(Dataset entries)
——

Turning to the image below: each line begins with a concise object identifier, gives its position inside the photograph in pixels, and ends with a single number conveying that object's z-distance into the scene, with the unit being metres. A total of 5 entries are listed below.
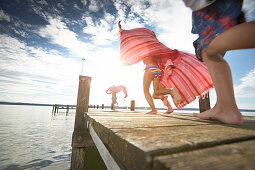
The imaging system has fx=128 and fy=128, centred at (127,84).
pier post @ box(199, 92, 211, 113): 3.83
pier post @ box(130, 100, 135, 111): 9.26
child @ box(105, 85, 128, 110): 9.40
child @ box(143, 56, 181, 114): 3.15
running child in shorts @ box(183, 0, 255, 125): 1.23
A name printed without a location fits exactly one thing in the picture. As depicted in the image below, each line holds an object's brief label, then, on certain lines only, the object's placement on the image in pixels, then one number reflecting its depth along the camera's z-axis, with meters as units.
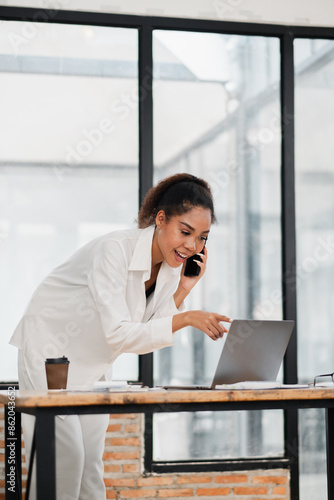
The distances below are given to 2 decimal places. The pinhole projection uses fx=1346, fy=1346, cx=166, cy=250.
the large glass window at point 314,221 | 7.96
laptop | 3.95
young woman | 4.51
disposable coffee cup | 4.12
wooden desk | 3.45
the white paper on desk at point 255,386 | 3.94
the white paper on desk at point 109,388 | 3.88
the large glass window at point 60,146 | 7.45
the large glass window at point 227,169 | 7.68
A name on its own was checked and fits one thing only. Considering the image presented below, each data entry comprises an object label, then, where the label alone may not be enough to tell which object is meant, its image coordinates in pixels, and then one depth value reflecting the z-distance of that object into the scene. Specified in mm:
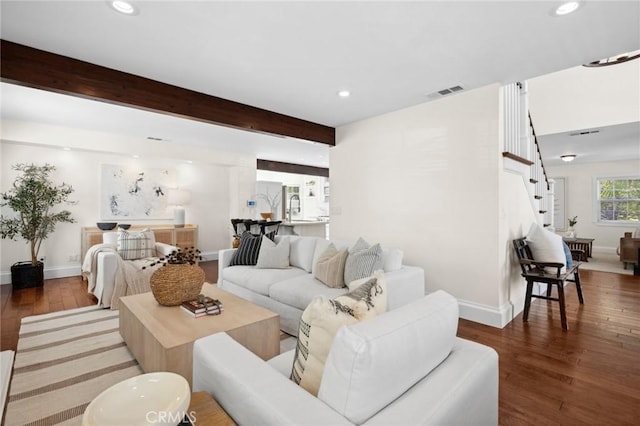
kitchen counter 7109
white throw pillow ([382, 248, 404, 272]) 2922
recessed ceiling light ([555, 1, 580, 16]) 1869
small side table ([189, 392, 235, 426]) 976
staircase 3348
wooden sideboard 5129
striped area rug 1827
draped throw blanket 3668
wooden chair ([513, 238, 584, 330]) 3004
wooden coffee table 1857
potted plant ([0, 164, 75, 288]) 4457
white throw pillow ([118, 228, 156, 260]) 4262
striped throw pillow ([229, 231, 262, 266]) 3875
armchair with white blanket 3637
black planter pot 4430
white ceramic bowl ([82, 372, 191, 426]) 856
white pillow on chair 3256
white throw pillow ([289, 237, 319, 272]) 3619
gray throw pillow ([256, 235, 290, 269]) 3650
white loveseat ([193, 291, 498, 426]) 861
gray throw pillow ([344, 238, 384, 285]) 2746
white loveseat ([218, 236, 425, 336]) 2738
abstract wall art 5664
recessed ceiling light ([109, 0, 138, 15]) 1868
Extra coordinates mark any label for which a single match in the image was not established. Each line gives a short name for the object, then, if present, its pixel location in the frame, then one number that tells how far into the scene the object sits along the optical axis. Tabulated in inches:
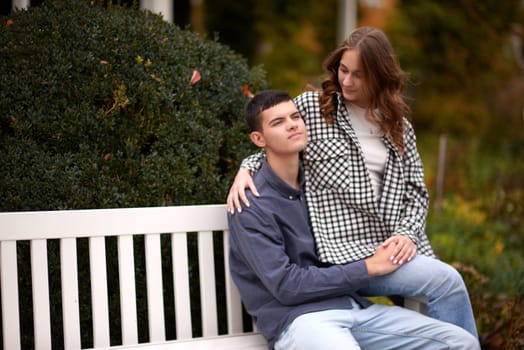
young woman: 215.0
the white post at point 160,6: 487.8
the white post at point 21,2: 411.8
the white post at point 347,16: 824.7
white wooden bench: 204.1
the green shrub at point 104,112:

——

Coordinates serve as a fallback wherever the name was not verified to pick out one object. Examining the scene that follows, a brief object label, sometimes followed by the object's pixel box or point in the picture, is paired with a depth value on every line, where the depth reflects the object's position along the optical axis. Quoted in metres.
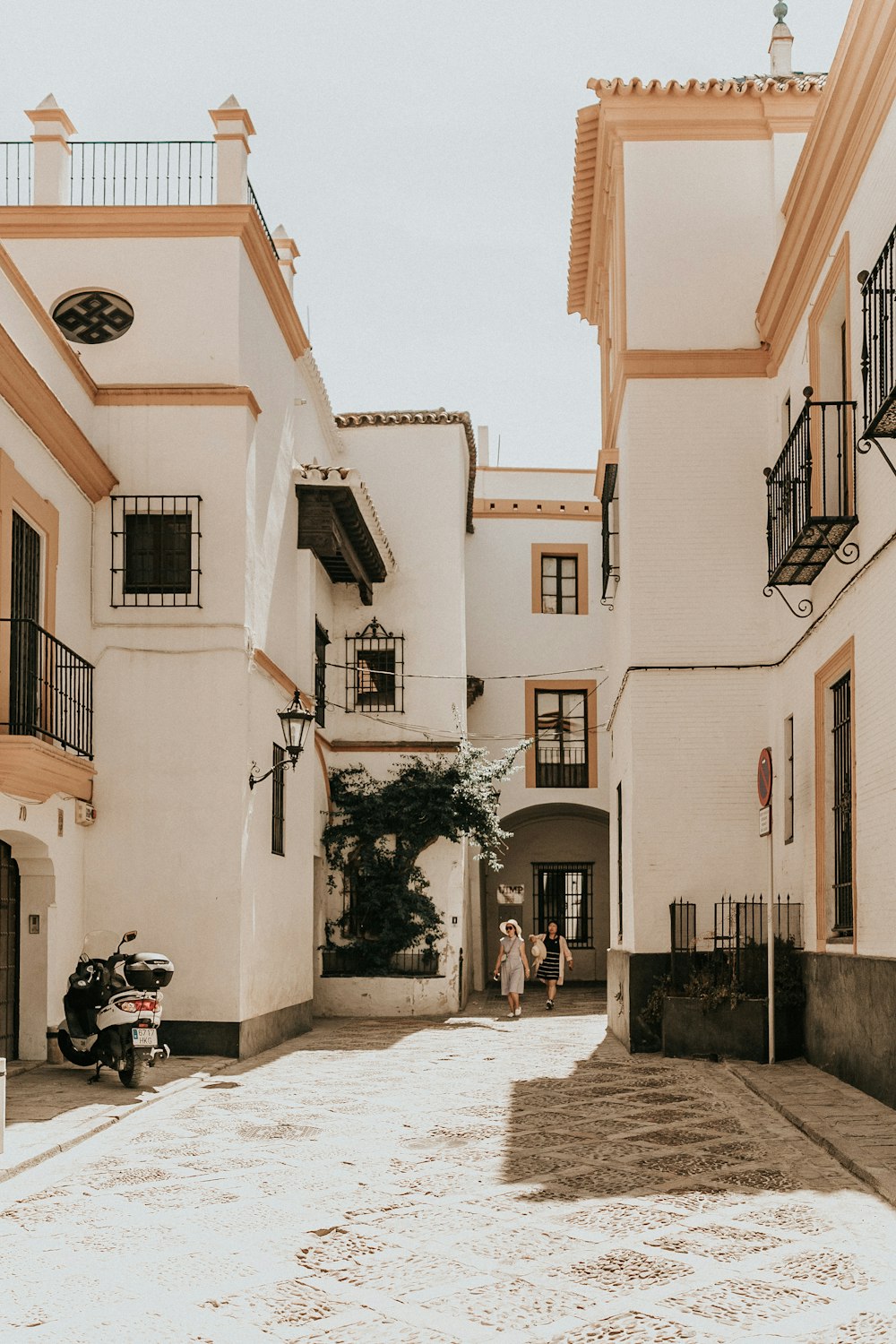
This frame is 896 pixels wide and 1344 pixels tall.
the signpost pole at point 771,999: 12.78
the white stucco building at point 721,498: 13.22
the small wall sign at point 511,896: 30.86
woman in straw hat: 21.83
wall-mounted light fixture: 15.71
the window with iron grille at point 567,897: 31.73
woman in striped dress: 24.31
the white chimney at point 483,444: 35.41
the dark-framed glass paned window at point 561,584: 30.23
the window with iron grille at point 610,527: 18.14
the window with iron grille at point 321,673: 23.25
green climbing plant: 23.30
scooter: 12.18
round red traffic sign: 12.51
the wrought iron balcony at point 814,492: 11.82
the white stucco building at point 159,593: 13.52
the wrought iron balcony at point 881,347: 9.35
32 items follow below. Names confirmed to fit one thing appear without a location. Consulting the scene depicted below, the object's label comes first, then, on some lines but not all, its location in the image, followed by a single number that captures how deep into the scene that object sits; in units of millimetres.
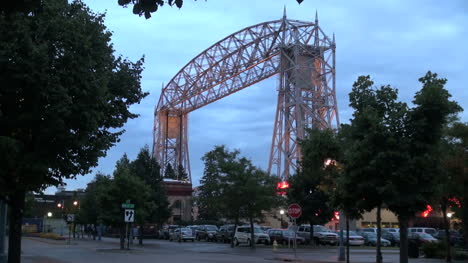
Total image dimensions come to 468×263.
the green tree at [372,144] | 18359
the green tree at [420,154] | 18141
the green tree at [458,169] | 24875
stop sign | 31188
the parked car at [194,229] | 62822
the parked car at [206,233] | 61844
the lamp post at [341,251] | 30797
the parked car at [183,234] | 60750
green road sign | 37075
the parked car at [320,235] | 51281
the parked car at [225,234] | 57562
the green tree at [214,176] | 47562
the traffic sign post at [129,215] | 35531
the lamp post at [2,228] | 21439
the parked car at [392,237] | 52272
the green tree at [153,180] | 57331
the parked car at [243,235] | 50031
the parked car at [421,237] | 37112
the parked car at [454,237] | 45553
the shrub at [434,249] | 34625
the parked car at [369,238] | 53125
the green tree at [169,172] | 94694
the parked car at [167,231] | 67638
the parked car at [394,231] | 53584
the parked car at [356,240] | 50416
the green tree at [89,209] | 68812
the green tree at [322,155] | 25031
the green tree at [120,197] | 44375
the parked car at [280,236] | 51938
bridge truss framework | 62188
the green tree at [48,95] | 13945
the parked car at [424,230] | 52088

——

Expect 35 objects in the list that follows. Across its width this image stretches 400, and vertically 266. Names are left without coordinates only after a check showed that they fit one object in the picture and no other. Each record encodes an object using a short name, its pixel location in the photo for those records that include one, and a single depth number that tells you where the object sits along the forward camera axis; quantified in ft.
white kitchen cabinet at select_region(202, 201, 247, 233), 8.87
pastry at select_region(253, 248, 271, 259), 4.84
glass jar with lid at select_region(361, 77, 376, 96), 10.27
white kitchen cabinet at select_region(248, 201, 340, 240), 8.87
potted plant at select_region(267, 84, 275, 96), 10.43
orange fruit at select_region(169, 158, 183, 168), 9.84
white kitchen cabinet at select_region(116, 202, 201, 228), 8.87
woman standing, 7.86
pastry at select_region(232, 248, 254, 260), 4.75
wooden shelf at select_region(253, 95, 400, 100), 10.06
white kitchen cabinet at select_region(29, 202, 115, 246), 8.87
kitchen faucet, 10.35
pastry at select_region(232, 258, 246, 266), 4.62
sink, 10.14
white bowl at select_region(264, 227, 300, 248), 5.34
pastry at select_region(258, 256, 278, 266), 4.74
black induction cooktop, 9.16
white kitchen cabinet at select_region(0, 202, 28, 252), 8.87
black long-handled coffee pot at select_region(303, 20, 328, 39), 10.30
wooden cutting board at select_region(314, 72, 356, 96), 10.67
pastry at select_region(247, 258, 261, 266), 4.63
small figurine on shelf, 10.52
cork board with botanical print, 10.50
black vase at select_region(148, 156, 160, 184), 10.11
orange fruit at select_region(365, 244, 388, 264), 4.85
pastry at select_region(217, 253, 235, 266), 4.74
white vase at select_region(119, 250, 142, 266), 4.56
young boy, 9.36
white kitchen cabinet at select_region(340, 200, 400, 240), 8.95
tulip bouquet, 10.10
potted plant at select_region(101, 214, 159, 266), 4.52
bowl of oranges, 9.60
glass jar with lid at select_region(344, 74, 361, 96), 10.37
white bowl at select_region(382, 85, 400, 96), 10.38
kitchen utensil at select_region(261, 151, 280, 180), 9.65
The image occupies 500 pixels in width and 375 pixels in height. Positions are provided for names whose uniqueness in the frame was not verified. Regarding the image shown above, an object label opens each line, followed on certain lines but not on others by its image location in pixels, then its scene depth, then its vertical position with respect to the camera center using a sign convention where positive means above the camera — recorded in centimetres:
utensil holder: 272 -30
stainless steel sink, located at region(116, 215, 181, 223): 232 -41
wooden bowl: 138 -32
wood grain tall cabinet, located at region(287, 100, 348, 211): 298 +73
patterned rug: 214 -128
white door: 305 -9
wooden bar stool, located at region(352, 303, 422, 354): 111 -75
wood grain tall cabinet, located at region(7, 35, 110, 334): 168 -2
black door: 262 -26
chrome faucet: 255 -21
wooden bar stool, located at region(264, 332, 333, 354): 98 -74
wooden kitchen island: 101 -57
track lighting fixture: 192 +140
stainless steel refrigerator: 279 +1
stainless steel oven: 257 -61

——

■ What to produce: Start with the line above containing "scooter: 12.18" and end with the line containing "the shrub at [434,249] | 34625". Set down that stretch exactly, without any pictures.

■ Exercise answer:
scooter: 12.18
round red traffic sign: 12.51
the wrought iron balcony at point 814,492: 11.82
the white stucco building at point 159,593: 13.52
the wrought iron balcony at point 881,347: 9.35
32 items follow below. Names confirmed to fit one thing appear without a location. Consulting the scene depicted below, the object's label comes first, then, on some lines but not all, its location in the image, followed by a single number that captures how deep into the scene that object sits; in units of millimetres.
Total image dimensions come to 468×263.
the green tree at [372,144] | 18359
the green tree at [420,154] | 18141
the green tree at [458,169] | 24875
stop sign | 31188
the parked car at [194,229] | 62822
the parked car at [206,233] | 61844
the lamp post at [341,251] | 30797
the parked car at [183,234] | 60750
green road sign | 37075
the parked car at [320,235] | 51281
the parked car at [225,234] | 57562
the green tree at [214,176] | 47562
the traffic sign post at [129,215] | 35531
the lamp post at [2,228] | 21439
the parked car at [392,237] | 52272
the green tree at [153,180] | 57331
the parked car at [243,235] | 50031
the parked car at [421,237] | 37112
the parked car at [454,237] | 45553
the shrub at [434,249] | 34625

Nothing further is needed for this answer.